▶ _Work task_: As soon as the line containing "pyautogui.moveTo(378, 118)" appears, copy it and every following line word for word until the records end.
--- --- ---
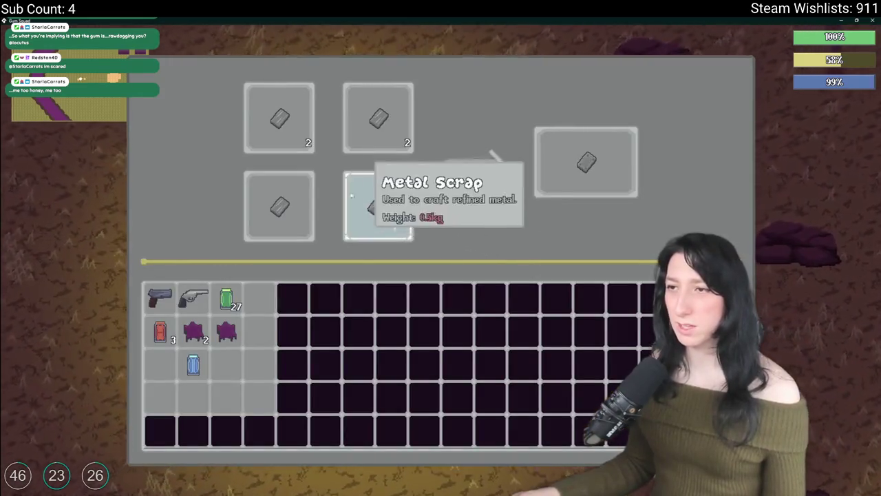
pyautogui.click(378, 205)
pyautogui.click(377, 117)
pyautogui.click(279, 206)
pyautogui.click(272, 135)
# Place Raw Gum and single metal scraps into the crafting slots, returning one raw gum to the inventory
pyautogui.click(195, 333)
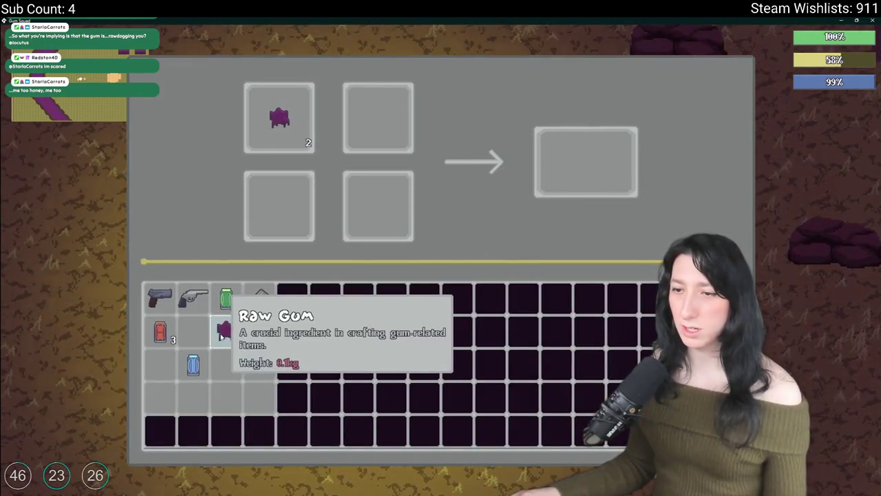
pyautogui.click(194, 332)
pyautogui.click(226, 333)
pyautogui.click(260, 297)
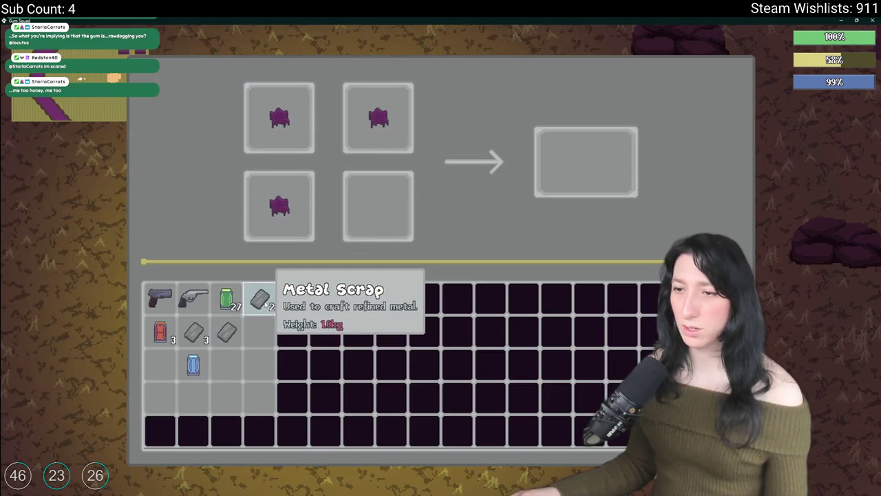
pyautogui.click(193, 333)
pyautogui.click(226, 332)
pyautogui.click(279, 205)
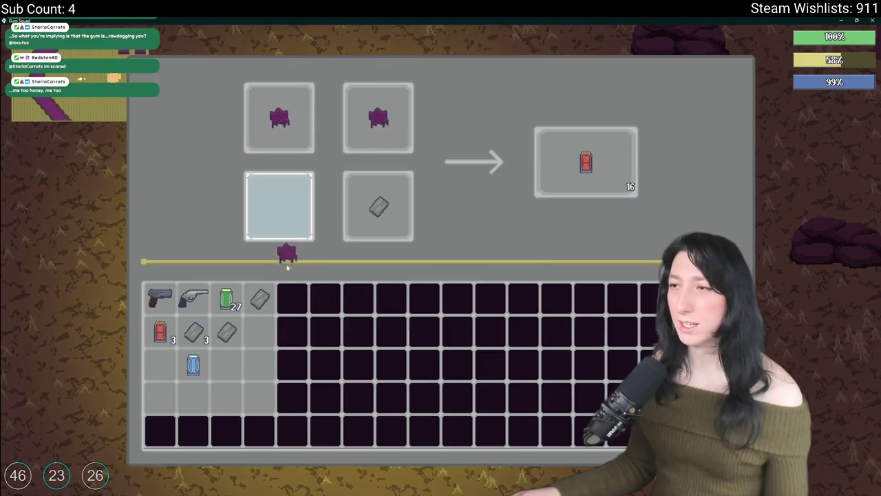
pyautogui.click(261, 332)
# Rearrange the grid with metal scrap top-right and three Raw Gum in the other slots
pyautogui.click(378, 121)
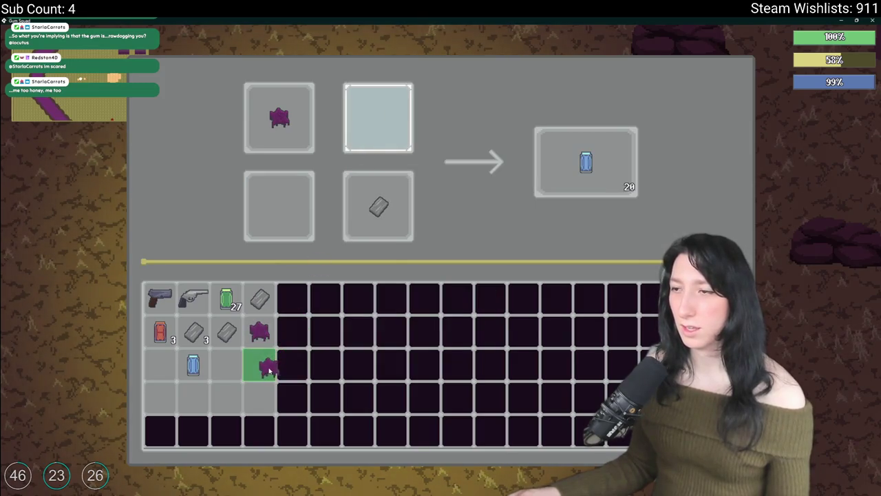
pyautogui.moveTo(377, 199)
pyautogui.mouseDown()
pyautogui.moveTo(310, 128)
pyautogui.moveTo(378, 118)
pyautogui.mouseUp()
pyautogui.moveTo(279, 119); pyautogui.dragTo(378, 205)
--- --- ---
▶ _Problem solution_:
pyautogui.moveTo(378, 118)
pyautogui.mouseUp()
pyautogui.moveTo(279, 119); pyautogui.dragTo(378, 205)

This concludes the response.